Johnson is also almost laboratory-designed to maximize Jeremy Corbyn’s chances of entering Downing Street. Labour’s big hurdle at the next election is that they, too, have a leader who is sharply polarising and that a large chunk of people who voted Labour in 2017 – and indeed of those saying they will vote Labour now – pick someone else, be it Theresa May or “Don’t Know”, when asked to identify their preferred Prime Minister.
Labour’s big task between now and the next election is to turn that around – their big hope, of course, is the transformation in Corbyn’s ratings they managed during the last election campaign. The Conservatives’ big hope is that, in an election in which people know there is a serious chance – as I’ve written before, Corbyn really ought to be seen as the heavy favourite at the next election – of Corbyn as PM, they will be less willing to vote for him than they were in the 2017 election, when most people thought that Theresa May was bound to be re-elected.
While it rightly alarms Conservative MPs in marginal seats that “hope that, at the death, voters will not put Jeremy Corbyn in Downing Street” is not only their party’s Plan A but plans B through to Z as well, it’s not a bad back-up plan. Elections around the world consistently show that no matter how bad the headline polls may be, if you retain a large lead on leadership, you always have a chance to pull off an upset.

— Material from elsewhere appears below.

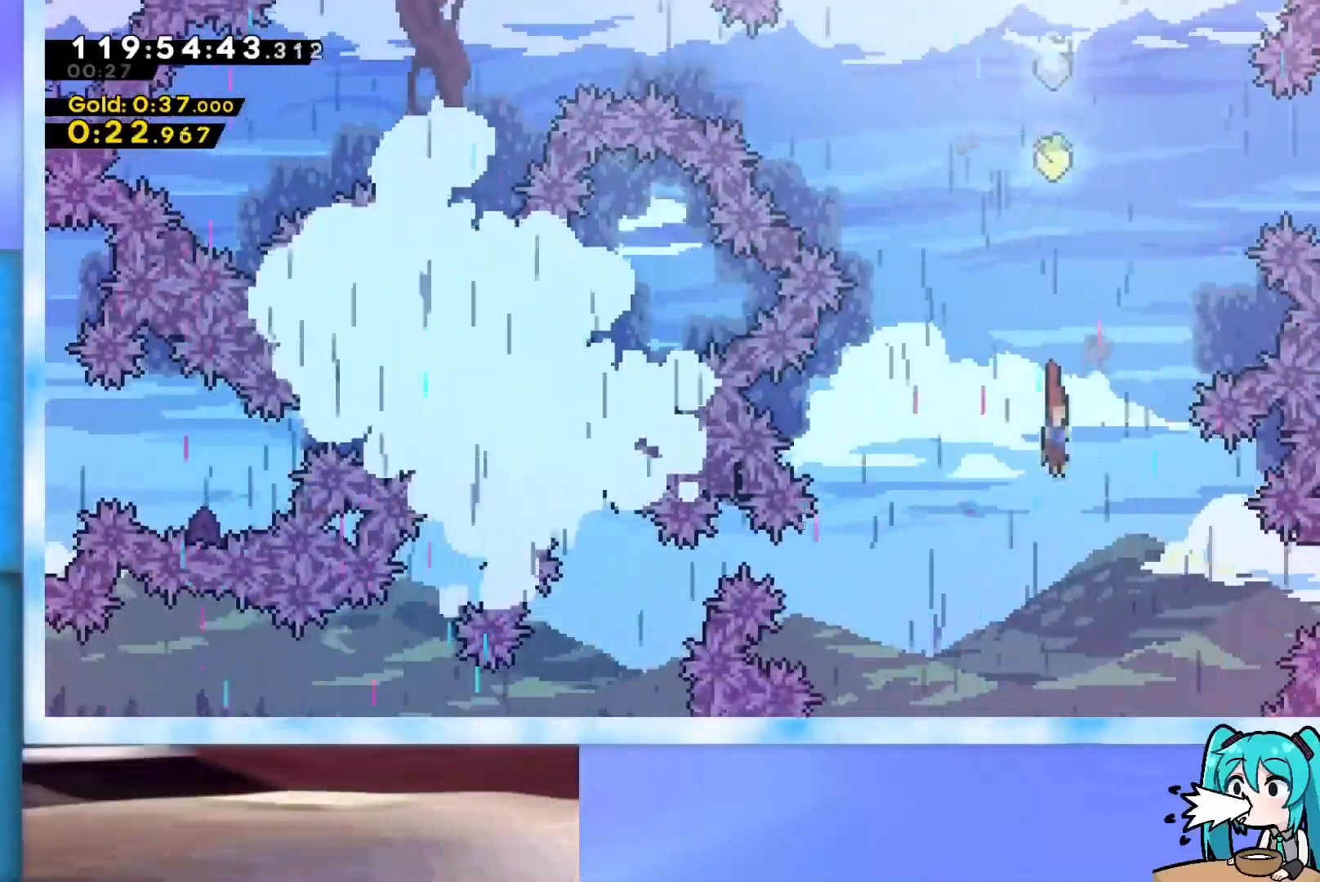
{"keys": ["down"], "events": []}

As a result, everything the Tories do, from a political standpoint, should be designed around reinforcing and emphasising the doubts people have about Jeremy Corbyn. Picking Boris Johnson, who, even at the height of his popularity people also doubted could be Prime Minister, blunts that major advantage.
In addition, the easiest direct route to staying in office – if we assume that the Conservatives want a better Plan A than “just grit your teeth and hope that shouting ‘It’s Corbyn!’ will pull you through” – is not to win over any more Labour voters directly, but to end, or at least lessen, the two-party polarisation at the last election.

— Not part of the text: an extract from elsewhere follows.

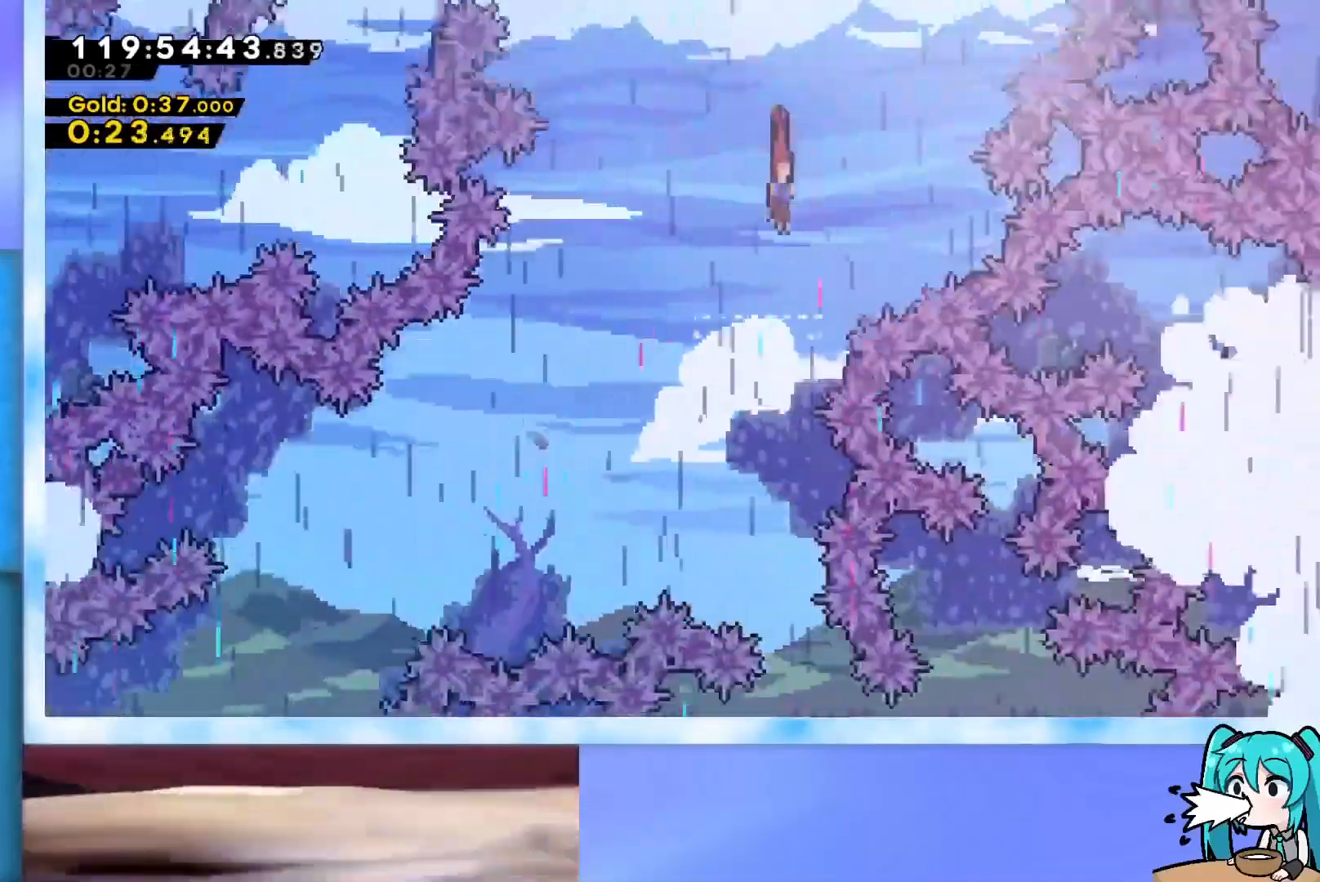
{"keys": ["down"], "events": []}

Labour has a good tactic for this, and if the polls at a Westminster level are to be believed, it is working: they are way down on votes from their 2017 coalition, with Labour voters defecting to the Liberal Democrats, to the SNP, to Plaid Cymru, to the Greens, to Change UK and to the Brexit party, but they are on course to finish well up on seats, the only metric that matters in our appalling electoral system. Why? Because the Conservative party, while only really losing votes to the Brexit party and the Liberal Democrats, is losing more votes and likely doing so in places it cannot afford to do so.
What the Conservatives badly need is a leader who will encourage what you might call “differential rebellion”: who will revolt fewer Conservative voters but crucially will not annoy 2017 Labour voters so much they feel unable to vote with their hearts and back Green, Liberal Democrat, SNP, Change UK, Plaid Cymru or what have you instead.
The Conservatives would be better off with quite literally anyone they have running for the top job as they are all less well-known: less popular, but crucially, also less unpopular.
Jeremy Corbyn’s good fortune is that the Conservative Party is unlikely to look beyond the obvious option.